Les premières expositions de l’année méritent donc d’être courtes et bien protégées, même si vous bronzez facilement d’habitude. Une heure sans protection à la mi-journée en juin peut suffire à provoquer un coup de soleil chez quelqu’un qui ne brûle jamais en août.

Ce que vous pouvez faire concrètement

Si vous faites partie des personnes qui attrapent facilement des coups de soleil, voici les réflexes qui changent vraiment la donne :

  • Choisissez un indice adapté à votre phototype. Les phototypes I et II ne devraient pas descendre en dessous de SPF 50. Un SPF 30 protège environ 97 % des UVB, un SPF 50 environ 98 %. La différence semble faible, mais elle compte quand votre peau est très réactive.
  • Appliquez une quantité suffisante. La règle reconnue est d’environ 2 mg de crème par cm² de peau, ce qui correspond en pratique à une bonne noisette pour le visage et environ 6 cuillères à café pour le corps entier. La plupart des gens en mettent deux à trois fois trop peu.
  • Renouvelez l’application toutes les deux heures, et après chaque baignade même avec un produit waterproof.
  • Évitez l’exposition entre 12h et 16h, surtout en été et en altitude. Ce n’est pas un conseil de grand-mère : c’est la plage horaire où les UV sont les plus intenses.
  • Vérifiez vos médicaments et soins avant de partir en vacances. Un mot à votre pharmacien suffit si vous n’êtes pas sûre.

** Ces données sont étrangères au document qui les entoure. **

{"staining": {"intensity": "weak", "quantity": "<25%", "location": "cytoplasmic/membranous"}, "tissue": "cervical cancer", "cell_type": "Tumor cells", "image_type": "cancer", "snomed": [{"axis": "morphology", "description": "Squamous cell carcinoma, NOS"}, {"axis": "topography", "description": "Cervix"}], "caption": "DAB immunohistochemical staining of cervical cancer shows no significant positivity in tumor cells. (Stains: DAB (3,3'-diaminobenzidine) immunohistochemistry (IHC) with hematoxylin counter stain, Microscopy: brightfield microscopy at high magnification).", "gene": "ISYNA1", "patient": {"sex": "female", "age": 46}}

Certaines personnes attrapent plus facilement des coups de soleil que d’autres, et ce n’est pas une question de volonté ou de négligence. Le phototype, la génétique, les médicaments, les soins cosmétiques et même la saison entrent en jeu. Ce que vous pouvez contrôler, c’est votre protection. Adapter son SPF à sa peau, en appliquer assez, et éviter les heures les plus intenses : trois gestes simples qui évitent bien des lendemains douloureux.